Collection entries
********************
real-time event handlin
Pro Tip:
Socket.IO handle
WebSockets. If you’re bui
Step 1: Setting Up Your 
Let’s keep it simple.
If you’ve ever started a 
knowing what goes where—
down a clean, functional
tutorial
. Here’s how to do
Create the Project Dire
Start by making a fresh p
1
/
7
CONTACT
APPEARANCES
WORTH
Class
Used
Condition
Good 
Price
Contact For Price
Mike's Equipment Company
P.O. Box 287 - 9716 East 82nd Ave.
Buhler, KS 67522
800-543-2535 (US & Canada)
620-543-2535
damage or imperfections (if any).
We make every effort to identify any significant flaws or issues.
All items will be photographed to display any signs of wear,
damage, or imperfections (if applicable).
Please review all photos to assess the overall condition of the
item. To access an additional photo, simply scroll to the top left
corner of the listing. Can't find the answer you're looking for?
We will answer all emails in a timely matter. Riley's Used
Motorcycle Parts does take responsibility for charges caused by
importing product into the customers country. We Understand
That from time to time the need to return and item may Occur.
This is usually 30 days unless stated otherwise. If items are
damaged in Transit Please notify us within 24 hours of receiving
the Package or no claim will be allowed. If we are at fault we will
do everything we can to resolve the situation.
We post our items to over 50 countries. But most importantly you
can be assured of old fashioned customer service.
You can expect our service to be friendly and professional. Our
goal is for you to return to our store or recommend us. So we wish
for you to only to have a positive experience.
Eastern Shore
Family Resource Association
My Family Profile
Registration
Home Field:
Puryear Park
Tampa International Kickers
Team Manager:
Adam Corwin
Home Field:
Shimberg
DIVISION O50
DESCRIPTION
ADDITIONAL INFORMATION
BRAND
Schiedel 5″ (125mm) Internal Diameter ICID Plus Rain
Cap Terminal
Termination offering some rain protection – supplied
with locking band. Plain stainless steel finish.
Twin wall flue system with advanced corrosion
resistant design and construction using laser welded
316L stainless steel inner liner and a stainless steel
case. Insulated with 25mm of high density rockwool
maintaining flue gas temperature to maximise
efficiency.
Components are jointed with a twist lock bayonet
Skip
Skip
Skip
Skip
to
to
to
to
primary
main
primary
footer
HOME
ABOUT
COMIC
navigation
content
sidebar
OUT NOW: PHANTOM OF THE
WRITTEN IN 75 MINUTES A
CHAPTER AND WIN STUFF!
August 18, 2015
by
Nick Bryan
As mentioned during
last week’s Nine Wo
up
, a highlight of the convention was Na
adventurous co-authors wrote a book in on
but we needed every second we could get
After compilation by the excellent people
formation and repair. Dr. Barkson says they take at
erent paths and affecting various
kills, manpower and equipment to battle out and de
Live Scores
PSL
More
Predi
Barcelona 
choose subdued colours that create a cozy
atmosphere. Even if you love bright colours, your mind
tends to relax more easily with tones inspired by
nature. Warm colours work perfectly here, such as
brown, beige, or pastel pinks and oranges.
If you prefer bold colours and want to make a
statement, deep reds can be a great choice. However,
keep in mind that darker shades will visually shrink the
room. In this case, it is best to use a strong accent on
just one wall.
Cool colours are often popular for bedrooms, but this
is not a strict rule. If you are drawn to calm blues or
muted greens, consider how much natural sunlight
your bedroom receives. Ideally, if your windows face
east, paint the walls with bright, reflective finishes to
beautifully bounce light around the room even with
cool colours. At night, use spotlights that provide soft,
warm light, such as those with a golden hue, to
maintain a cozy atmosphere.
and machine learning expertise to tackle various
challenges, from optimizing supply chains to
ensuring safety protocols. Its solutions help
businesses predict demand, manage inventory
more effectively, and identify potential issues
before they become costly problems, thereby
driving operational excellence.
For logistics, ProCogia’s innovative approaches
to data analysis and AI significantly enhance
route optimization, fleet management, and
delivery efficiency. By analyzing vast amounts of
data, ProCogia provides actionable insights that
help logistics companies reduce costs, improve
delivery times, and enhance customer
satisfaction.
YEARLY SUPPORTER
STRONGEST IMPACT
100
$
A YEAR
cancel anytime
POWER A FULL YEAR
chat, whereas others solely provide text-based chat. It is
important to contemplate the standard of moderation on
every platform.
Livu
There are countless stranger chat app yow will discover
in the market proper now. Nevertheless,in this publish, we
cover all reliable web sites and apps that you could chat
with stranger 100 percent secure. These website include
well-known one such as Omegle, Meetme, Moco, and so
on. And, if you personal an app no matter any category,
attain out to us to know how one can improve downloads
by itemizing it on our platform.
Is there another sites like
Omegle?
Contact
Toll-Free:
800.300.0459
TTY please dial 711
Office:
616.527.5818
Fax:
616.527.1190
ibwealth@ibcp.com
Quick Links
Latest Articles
********************
■ Your objective
Give back each record, exactly as it reads.

■ Answer to this problem
real-time event handlin
Pro Tip:
Socket.IO handle
WebSockets. If you’re bui
Step 1: Setting Up Your 
Let’s keep it simple.
If you’ve ever started a 
knowing what goes where—
down a clean, functional
tutorial
. Here’s how to do
Create the Project Dire
Start by making a fresh p
1
/
7
CONTACT
APPEARANCES
WORTH
Class
Used
Condition
Good 
Price
Contact For Price
Mike's Equipment Company
P.O. Box 287 - 9716 East 82nd Ave.
Buhler, KS 67522
800-543-2535 (US & Canada)
620-543-2535
damage or imperfections (if any).
We make every effort to identify any significant flaws or issues.
All items will be photographed to display any signs of wear,
damage, or imperfections (if applicable).
Please review all photos to assess the overall condition of the
item. To access an additional photo, simply scroll to the top left
corner of the listing. Can't find the answer you're looking for?
We will answer all emails in a timely matter. Riley's Used
Motorcycle Parts does take responsibility for charges caused by
importing product into the customers country. We Understand
That from time to time the need to return and item may Occur.
This is usually 30 days unless stated otherwise. If items are
damaged in Transit Please notify us within 24 hours of receiving
the Package or no claim will be allowed. If we are at fault we will
do everything we can to resolve the situation.
We post our items to over 50 countries. But most importantly you
can be assured of old fashioned customer service.
You can expect our service to be friendly and professional. Our
goal is for you to return to our store or recommend us. So we wish
for you to only to have a positive experience.
Eastern Shore
Family Resource Association
My Family Profile
Registration
Home Field:
Puryear Park
Tampa International Kickers
Team Manager:
Adam Corwin
Home Field:
Shimberg
DIVISION O50
DESCRIPTION
ADDITIONAL INFORMATION
BRAND
Schiedel 5″ (125mm) Internal Diameter ICID Plus Rain
Cap Terminal
Termination offering some rain protection – supplied
with locking band. Plain stainless steel finish.
Twin wall flue system with advanced corrosion
resistant design and construction using laser welded
316L stainless steel inner liner and a stainless steel
case. Insulated with 25mm of high density rockwool
maintaining flue gas temperature to maximise
efficiency.
Components are jointed with a twist lock bayonet
Skip
Skip
Skip
Skip
to
to
to
to
primary
main
primary
footer
HOME
ABOUT
COMIC
navigation
content
sidebar
OUT NOW: PHANTOM OF THE
WRITTEN IN 75 MINUTES A
CHAPTER AND WIN STUFF!
August 18, 2015
by
Nick Bryan
As mentioned during
last week’s Nine Wo
up
, a highlight of the convention was Na
adventurous co-authors wrote a book in on
but we needed every second we could get
After compilation by the excellent people
formation and repair. Dr. Barkson says they take at
erent paths and affecting various
kills, manpower and equipment to battle out and de
Live Scores
PSL
More
Predi
Barcelona 
choose subdued colours that create a cozy
atmosphere. Even if you love bright colours, your mind
tends to relax more easily with tones inspired by
nature. Warm colours work perfectly here, such as
brown, beige, or pastel pinks and oranges.
If you prefer bold colours and want to make a
statement, deep reds can be a great choice. However,
keep in mind that darker shades will visually shrink the
room. In this case, it is best to use a strong accent on
just one wall.
Cool colours are often popular for bedrooms, but this
is not a strict rule. If you are drawn to calm blues or
muted greens, consider how much natural sunlight
your bedroom receives. Ideally, if your windows face
east, paint the walls with bright, reflective finishes to
beautifully bounce light around the room even with
cool colours. At night, use spotlights that provide soft,
warm light, such as those with a golden hue, to
maintain a cozy atmosphere.
and machine learning expertise to tackle various
challenges, from optimizing supply chains to
ensuring safety protocols. Its solutions help
businesses predict demand, manage inventory
more effectively, and identify potential issues
before they become costly problems, thereby
driving operational excellence.
For logistics, ProCogia’s innovative approaches
to data analysis and AI significantly enhance
route optimization, fleet management, and
delivery efficiency. By analyzing vast amounts of
data, ProCogia provides actionable insights that
help logistics companies reduce costs, improve
delivery times, and enhance customer
satisfaction.
YEARLY SUPPORTER
STRONGEST IMPACT
100
$
A YEAR
cancel anytime
POWER A FULL YEAR
chat, whereas others solely provide text-based chat. It is
important to contemplate the standard of moderation on
every platform.
Livu
There are countless stranger chat app yow will discover
in the market proper now. Nevertheless,in this publish, we
cover all reliable web sites and apps that you could chat
with stranger 100 percent secure. These website include
well-known one such as Omegle, Meetme, Moco, and so
on. And, if you personal an app no matter any category,
attain out to us to know how one can improve downloads
by itemizing it on our platform.
Is there another sites like
Omegle?
Contact
Toll-Free:
800.300.0459
TTY please dial 711
Office:
616.527.5818
Fax:
616.527.1190
ibwealth@ibcp.com
Quick Links
Latest Articles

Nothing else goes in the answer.